We’ve all seen the amusing memes about pet parents and their four-legged friends who closely resemble each other, and that reality is hard to ignore. Spend some time in a dog park, and you’ll see for yourself; the woman whose hairstyle matches her poodle’s cut or the man whose slim face and narrow nose are uncannily similar to his greyhound’s features.

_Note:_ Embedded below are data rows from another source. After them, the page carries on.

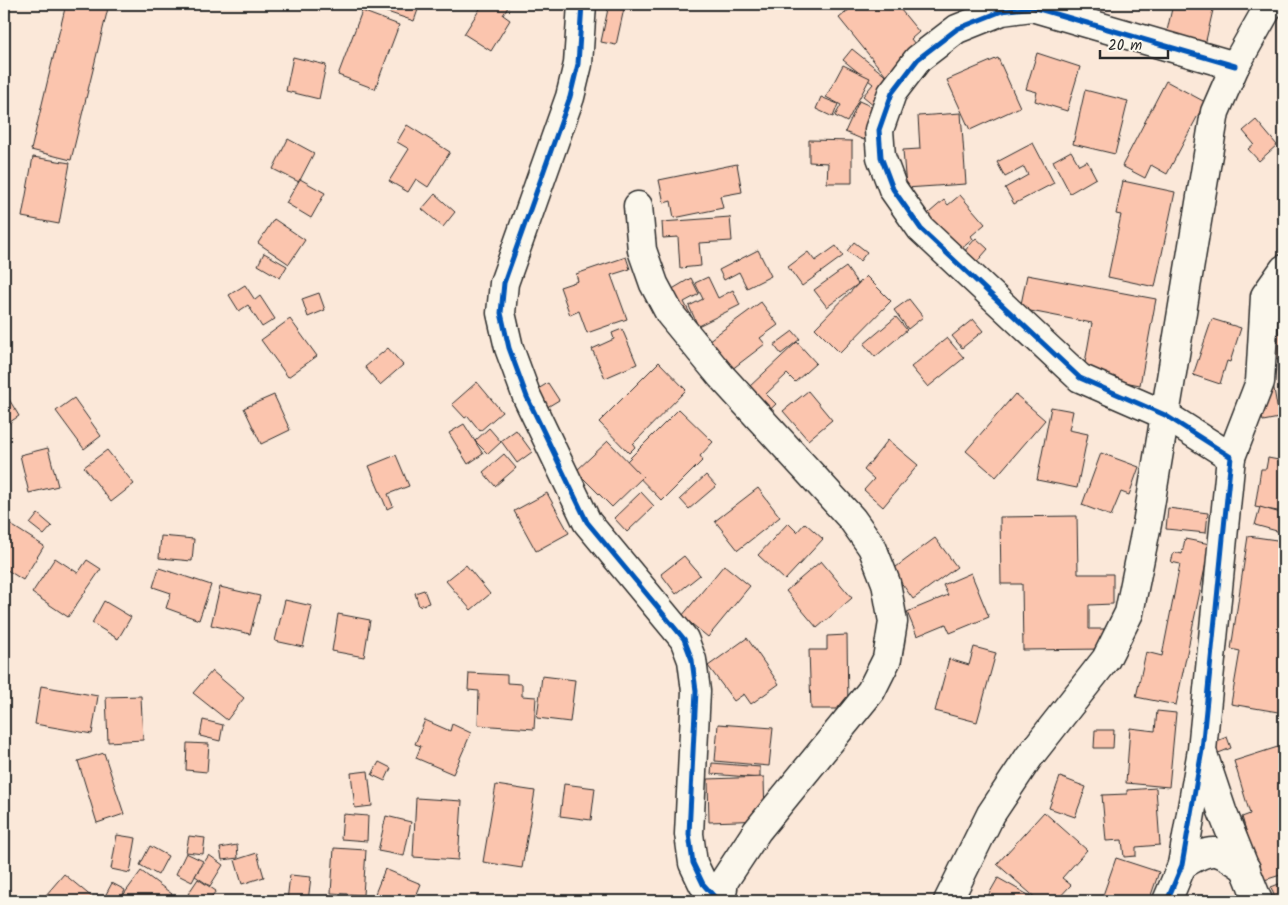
<svg xmlns="http://www.w3.org/2000/svg" width="1288" height="905" font-family="Kalam,sans-serif">
<style>
.building{fill:#fbc5ae;stroke:#2b2b2b}
.lines{fill:none;stroke-linecap:round;stroke-linejoin:round}
.minor-casing{stroke:#2b2b2b;stroke-width:31}
.major-casing{stroke:#2b2b2b;stroke-width:31}
.minor{stroke:#fbf7ec;stroke-width:28}
.major{stroke:#fbf7ec;stroke-width:28}
.cycleway-casing{stroke:#fbf7ec;stroke-width:8}
.cycleway{stroke:#0057b8;stroke-width:5}
</style>
<rect width="100%" height="100%" fill="#fbe8d9"/>
<filter id="ink" filterUnits="userSpaceOnUse"><feTurbulence type="fractalNoise" baseFrequency=".02" numOctaves="2"/><feDisplacementMap in="SourceGraphic" scale="10" xChannelSelector="R" yChannelSelector="G"/><feConvolveMatrix kernelMatrix="1 2 1 2 8 2 1 2 1" color-interpolation-filters="sRGB"/></filter>
<g filter="url(#ink)">
<!-- building -->
<g class="building">
<polygon points="66,4 109,4 71,160 31,150"/>
<polygon points="383,4 420,4 414,21 381,10"/>
<polygon points="483,4 510,4 503,15 510,20 491,51 464,34"/>
<polygon points="609,4 625,4 616,45 601,42"/>
<polygon points="856,4 896,4 919,32 911,39 923,54 890,81 839,18"/>
<polygon points="1173,4 1186,4 1213,10 1202,58 1163,49"/>
<polygon points="362,11 399,25 375,89 338,75"/>
<polygon points="852,49 893,82 874,105 863,96 873,84 843,60"/>
<polygon points="1037,53 1080,67 1067,111 1035,101 1037,92 1026,89"/>
<polygon points="293,57 326,65 319,99 286,91"/>
<polygon points="998,58 1020,107 970,130 947,80"/>
<polygon points="843,65 870,78 847,122 835,116 841,105 826,97"/>
<polygon points="1166,81 1205,102 1167,174 1151,165 1145,178 1122,166"/>
<polygon points="1085,90 1128,101 1115,154 1073,144"/>
<polygon points="821,97 838,104 833,117 816,109"/>
<polygon points="859,101 877,109 864,140 845,132"/>
<polygon points="961,113 966,184 906,188 903,150 920,149 918,116"/>
<polygon points="1256,120 1277,145 1259,161 1248,149 1254,144 1243,131"/>
<polygon points="407,125 450,152 428,187 416,179 408,192 389,181 409,149 397,142"/>
<polygon points="288,139 314,153 299,182 273,169"/>
<polygon points="809,140 852,141 852,183 827,183 828,163 809,162"/>
<polygon points="1033,143 1054,183 1014,204 1005,188 1028,175 1024,167 1005,177 997,162"/>
<polygon points="1071,151 1079,165 1087,161 1096,178 1070,193 1053,161"/>
<polygon points="33,157 70,163 59,224 22,217"/>
<polygon points="737,164 742,192 720,196 723,208 674,218 671,201 664,203 659,180"/>
<polygon points="300,179 325,193 311,218 286,203"/>
<polygon points="1123,181 1175,192 1155,287 1108,277 1121,215 1116,214"/>
<polygon points="435,194 455,212 443,227 422,209"/>
<polygon points="960,195 985,224 971,236 973,239 961,249 915,225 944,200 948,205"/>
<polygon points="730,217 732,241 699,243 701,266 680,268 678,237 663,238 662,222"/>
<polygon points="274,219 305,240 289,264 258,243"/>
<polygon points="976,238 988,249 968,272 956,261"/>
<polygon points="854,242 867,252 860,261 847,251"/>
<polygon points="836,246 843,256 802,286 788,267 808,252 815,261"/>
<polygon points="758,250 771,276 747,288 739,272 724,280 719,270"/>
<polygon points="264,253 287,266 280,278 258,265"/>
<polygon points="626,257 630,269 611,275 627,319 587,333 579,311 570,315 560,287 578,281 576,274"/>
<polygon points="846,267 858,284 827,307 814,290"/>
<polygon points="1027,275 1156,299 1140,385 1083,374 1092,323 1020,309"/>
<polygon points="866,276 891,301 840,353 815,328"/>
<polygon points="708,277 718,298 733,290 740,305 698,326 689,306 703,299 695,283"/>
<polygon points="691,278 699,294 684,302 697,327 664,294"/>
<polygon points="245,285 255,300 260,296 275,319 262,327 248,305 239,311 229,295"/>
<polygon points="319,293 325,310 308,317 302,299"/>
<polygon points="909,299 923,317 908,329 894,310"/>
<polygon points="761,302 778,325 760,338 765,344 719,379 697,349"/>
<polygon points="1280,313 1284,314 1284,362 1264,355"/>
<polygon points="896,317 907,330 875,357 864,344"/>
<polygon points="290,319 317,356 288,377 261,340"/>
<polygon points="973,319 983,331 962,348 952,336"/>
<polygon points="1212,319 1241,328 1230,362 1227,361 1220,384 1193,375"/>
<polygon points="622,329 637,364 605,378 592,349 614,339 612,333"/>
<polygon points="793,331 800,339 781,354 774,345"/>
<polygon points="947,338 964,358 928,387 911,367"/>
<polygon points="797,342 816,363 795,382 787,374 766,394 776,404 760,419 732,403"/>
<polygon points="388,348 403,365 380,385 365,367"/>
<polygon points="659,362 686,390 633,444 635,447 629,453 599,422"/>
<polygon points="477,382 502,412 480,431 468,416 465,418 452,404"/>
<polygon points="548,383 559,400 544,409 533,392"/>
<polygon points="1273,383 1279,418 1263,421 1256,386"/>
<polygon points="4,391 19,416 4,426"/>
<polygon points="808,391 832,420 808,440 783,411"/>
<polygon points="1015,394 1045,420 996,477 966,451"/>
<polygon points="274,395 290,430 261,444 244,408"/>
<polygon points="74,398 101,436 84,449 56,411"/>
<polygon points="1051,407 1073,411 1069,430 1088,434 1077,488 1037,480"/>
<polygon points="679,409 713,442 700,456 703,460 662,501 625,463"/>
<polygon points="464,424 483,454 468,464 449,433"/>
<polygon points="489,428 501,442 488,454 475,441"/>
<polygon points="516,430 532,452 517,463 501,441"/>
<polygon points="888,440 918,465 883,507 864,490 874,479 864,470"/>
<polygon points="608,441 643,477 612,507 576,471"/>
<polygon points="48,448 58,486 29,493 20,455"/>
<polygon points="107,450 134,484 111,502 84,467"/>
<polygon points="1101,453 1139,467 1129,495 1121,492 1111,516 1082,505"/>
<polygon points="504,454 516,468 495,486 483,472"/>
<polygon points="396,455 409,486 388,494 393,506 387,509 369,466"/>
<polygon points="1268,458 1284,461 1283,512 1255,507 1261,469 1266,469"/>
<polygon points="706,475 716,486 689,509 680,499"/>
<polygon points="758,488 780,517 738,550 715,521"/>
<polygon points="641,492 654,506 627,532 614,518"/>
<polygon points="547,493 569,533 536,551 514,511"/>
<polygon points="1260,507 1284,514 1284,513 1284,533 1255,525"/>
<polygon points="1168,508 1208,513 1206,533 1166,529"/>
<polygon points="38,514 52,526 44,535 30,524"/>
<polygon points="1077,516 1078,574 1113,574 1113,604 1089,605 1089,629 1104,629 1104,649 1023,650 1022,584 1001,584 1000,517"/>
<polygon points="8,523 44,546 23,580 4,568 4,529"/>
<polygon points="788,523 797,532 805,523 823,539 785,580 758,555"/>
<polygon points="161,536 194,539 192,561 159,558"/>
<polygon points="1248,536 1284,541 1284,713 1231,704 1240,651 1231,649"/>
<polygon points="935,538 957,567 913,599 892,570"/>
<polygon points="1185,539 1210,544 1176,705 1136,697 1146,652 1162,656 1180,564 1171,562 1174,552 1182,554"/>
<polygon points="684,556 700,575 676,594 661,574"/>
<polygon points="55,558 78,573 87,560 101,569 68,617 32,593"/>
<polygon points="821,561 852,598 817,628 786,591"/>
<polygon points="466,565 490,594 471,610 446,581"/>
<polygon points="724,565 750,586 708,637 682,616"/>
<polygon points="159,568 211,585 199,620 166,608 171,593 153,587"/>
<polygon points="971,573 989,617 950,633 946,624 917,636 907,612 948,595 943,585"/>
<polygon points="220,587 260,596 250,634 211,625"/>
<polygon points="424,590 429,603 419,606 415,593"/>
<polygon points="285,600 312,606 303,647 275,641"/>
<polygon points="104,601 131,617 118,639 92,623"/>
<polygon points="338,614 370,620 364,657 332,651"/>
<polygon points="847,635 848,709 811,709 809,650 827,650 827,636"/>
<polygon points="747,638 779,684 751,704 744,694 734,701 708,666"/>
<polygon points="974,647 996,653 977,722 935,711 949,659 969,665"/>
<polygon points="212,671 244,698 227,720 193,693"/>
<polygon points="469,673 507,675 507,683 522,684 522,696 536,697 534,729 478,725 479,691 468,690"/>
<polygon points="542,676 575,680 570,722 537,718"/>
<polygon points="41,686 98,696 92,734 35,724"/>
<polygon points="141,696 143,740 108,742 106,697"/>
<polygon points="1157,711 1176,713 1169,787 1126,783 1130,728 1155,731"/>
<polygon points="203,720 223,725 220,741 200,736"/>
<polygon points="425,720 450,731 452,724 471,733 453,774 416,758 421,746 415,744"/>
<polygon points="718,724 773,728 769,766 715,761"/>
<polygon points="1095,730 1114,730 1113,748 1094,748"/>
<polygon points="1227,737 1231,748 1216,754 1212,743"/>
<polygon points="187,743 209,744 207,772 186,770"/>
<polygon points="1284,745 1284,874 1261,881 1242,817 1250,814 1234,761"/>
<polygon points="104,753 124,814 97,823 78,761"/>
<polygon points="379,762 391,768 385,781 372,775"/>
<polygon points="712,763 760,767 760,778 711,774"/>
<polygon points="368,771 372,806 355,808 351,773"/>
<polygon points="764,777 765,820 709,822 708,779"/>
<polygon points="1060,777 1086,787 1075,817 1049,808"/>
<polygon points="564,784 595,788 591,820 560,816"/>
<polygon points="496,785 535,791 522,868 483,862"/>
<polygon points="1156,788 1160,845 1136,847 1136,856 1124,857 1122,840 1106,841 1102,795 1127,794 1127,790"/>
<polygon points="416,798 462,801 458,860 413,857"/>
<polygon points="1044,812 1087,850 1062,878 1071,885 1056,901 1039,901 997,864"/>
<polygon points="343,814 368,816 367,841 341,839"/>
<polygon points="386,816 411,822 404,856 378,851"/>
<polygon points="117,835 136,838 130,873 111,869"/>
<polygon points="189,836 205,838 203,854 186,852"/>
<polygon points="237,845 238,858 222,860 220,848"/>
<polygon points="150,846 168,856 158,875 140,865"/>
<polygon points="334,848 366,850 363,895 331,893"/>
<polygon points="186,853 203,861 192,882 176,874"/>
<polygon points="257,853 264,877 242,884 235,860"/>
<polygon points="209,855 223,865 210,886 195,876"/>
<polygon points="1116,858 1159,872 1149,901 1101,901"/>
<polygon points="385,869 421,884 414,901 372,901"/>
<polygon points="141,871 172,894 167,901 119,901"/>
<polygon points="64,874 93,898 90,901 53,901 46,895"/>
<polygon points="290,875 311,877 308,901 287,901"/>
<polygon points="998,878 1039,901 985,901"/>
<polygon points="198,879 216,891 208,901 198,901 188,894"/>
<polygon points="1284,882 1284,901 1276,901 1271,887"/>
<polygon points="112,883 125,890 120,901 112,901 104,898"/>
</g>
<g class="lines">
<defs>
<g id="minor">
<polyline points="582,4 578,64 570,97 504,283 501,313 509,348 527,397 587,522 684,639 692,660 696,691 689,834 693,863 703,884 718,901"/>
<polyline points="638,206 642,250 654,284 670,314 721,376 852,519 872,547 886,583 893,622 887,659 871,691 757,831 724,881 721,901"/>
<polyline points="1231,457 1260,382 1265,296 1284,269"/>
<polyline points="1203,754 1222,811 1258,901"/>
<path d="M1182,865C1213,846 1217,848 1246,869"/>
<polyline points="1167,901 1182,865 1202,750 1231,457 1165,415 1080,378 921,229 893,189 881,157 879,130 892,93 918,59 957,29 1002,11 1032,7 1235,66"/>
</g>
<polyline id="major" points="948,901 991,814 1029,757 1106,659 1129,613 1147,524 1215,112 1235,66 1270,4"/>
</defs>
<!-- minor casing -->
<use href="#minor" class="minor-casing"/>
<!-- major casing -->
<use href="#major" class="major-casing"/>
<!-- minor -->
<use href="#minor" class="minor"/>
<!-- major -->
<use href="#major" class="major"/>
<defs>
<g id="cycleway">
<polyline points="582,4 578,64 570,97 504,283 501,313 509,348 527,397 587,522 684,639 692,660 696,691 689,834 693,863 703,884 718,901"/>
<polyline points="1167,901 1182,865 1202,750 1231,457 1165,415 1080,378 921,229 893,189 881,157 879,130 892,93 918,59 957,29 1002,11 1032,7 1235,66"/>
</g>
</defs>
<!-- cycleway casing -->
<use href="#cycleway" class="cycleway-casing"/>
<!-- cycleway -->
<use href="#cycleway" class="cycleway"/>
</g>
</g>
<!-- margin -->
<rect width="1288" height="905" fill="none" stroke="#fbf7ec" stroke-width="20"/>
<rect x="10" y="10" width="1268" height="885" fill="none" stroke="#2b2b2b" stroke-width="2" filter="url(#ink)"/>
<!-- scale -->
<path d="M1100 50v8h68v-8" fill="none" stroke="#2b2b2b" stroke-width="2.5"/>
<text x="1108" y="50" font-size="15" fill="#2b2b2b" stroke="#fbf7ec" stroke-width="4" paint-order="stroke">20 m</text>
</svg>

Every pet owner knows his or her pup is the cutest in the world. It’s certainly not an insult to consider we may somewhat resemble our fur baby. As it turns out, there is existing science behind this.
The Resemblance Is Real!
Behavioral scientists have determined that some people look so much like their pets that outside observers can match pictures of them together with staggering accuracy. A study revealed that more than 500 people were shown two sets of photographs: genuine dog-owner duos and random dogs and people. The participants were able to identify the dog-owner team with 80% accuracy.
The same study also indicated when the eyes of the people and dogs were covered, participant accuracy fell to approximately 50%. When the eyes were revealed, the accuracy increased to 74%, which may be due to the subtle differences in the shape of the eyes.
Why Do People Look like Their Pets?
So if it’s true that some pooches look like their owners, the question then becomes why. It’s possible that people and their dogs grow to look alike gradually over time, much like long-term couples will often end up resembling each other. Lifestyle may also play a role; overweight pet owners tend to have overweight pets, and the runner who jogs with his doggo every day is likely to have a lean and fit doggo who favors him.
However, a more plausible answer appears that some people, either consciously or subconsciously, actually choose a pet who mirrors them. Data suggests that people prefer a companion animal with features similar to their own, such as long-haired individuals choosing long-eared dogs over pups with short or cropped ears.